The problem: All records that follow are to be copied exactly, with images omitted.

Extracted entries:
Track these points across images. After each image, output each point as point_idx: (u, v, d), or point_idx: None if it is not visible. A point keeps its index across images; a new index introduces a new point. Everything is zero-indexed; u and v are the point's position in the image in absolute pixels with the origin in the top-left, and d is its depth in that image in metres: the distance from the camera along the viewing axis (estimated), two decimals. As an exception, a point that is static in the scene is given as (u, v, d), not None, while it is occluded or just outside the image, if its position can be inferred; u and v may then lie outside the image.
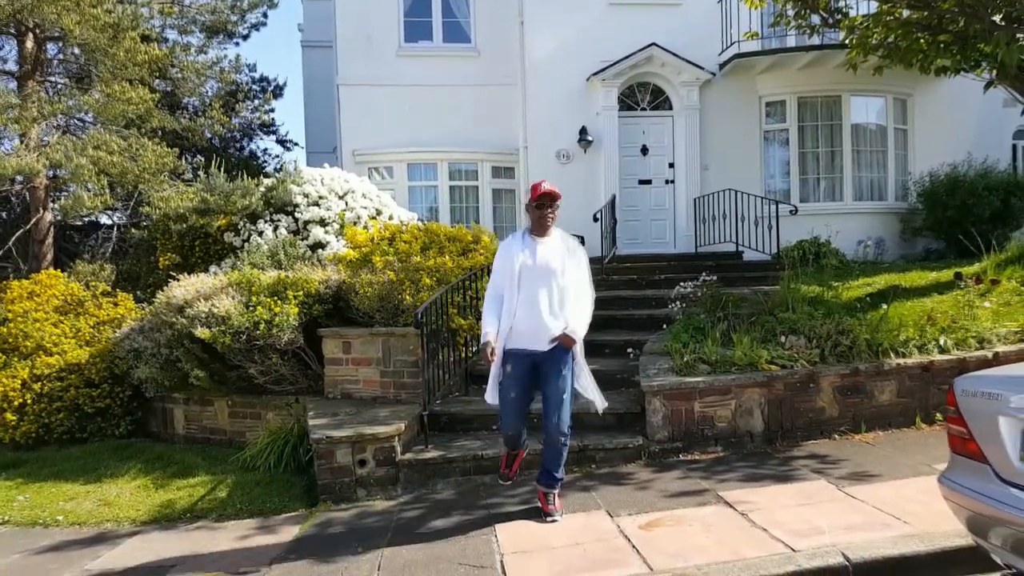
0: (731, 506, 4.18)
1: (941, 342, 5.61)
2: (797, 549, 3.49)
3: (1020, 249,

Answer below:
Track these points across images. After each image, output each point as point_idx: (u, v, d), or point_idx: None if it is not visible. A point keeps its index across images; a new index introduces a new point. Everything is zero-indexed; u and v are the point's position in the image in absolute pixels with the origin in the top-left, and d is its depth in that image in metres: the distance from the camera along the viewing axis (estimated), two decimals. As an exception, a point that is static in the scene is given as (u, v, d), not None, while it is occluded or just outside the image, if its position can be inferred; u and v may then lie outside the image.
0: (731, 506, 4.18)
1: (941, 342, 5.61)
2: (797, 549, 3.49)
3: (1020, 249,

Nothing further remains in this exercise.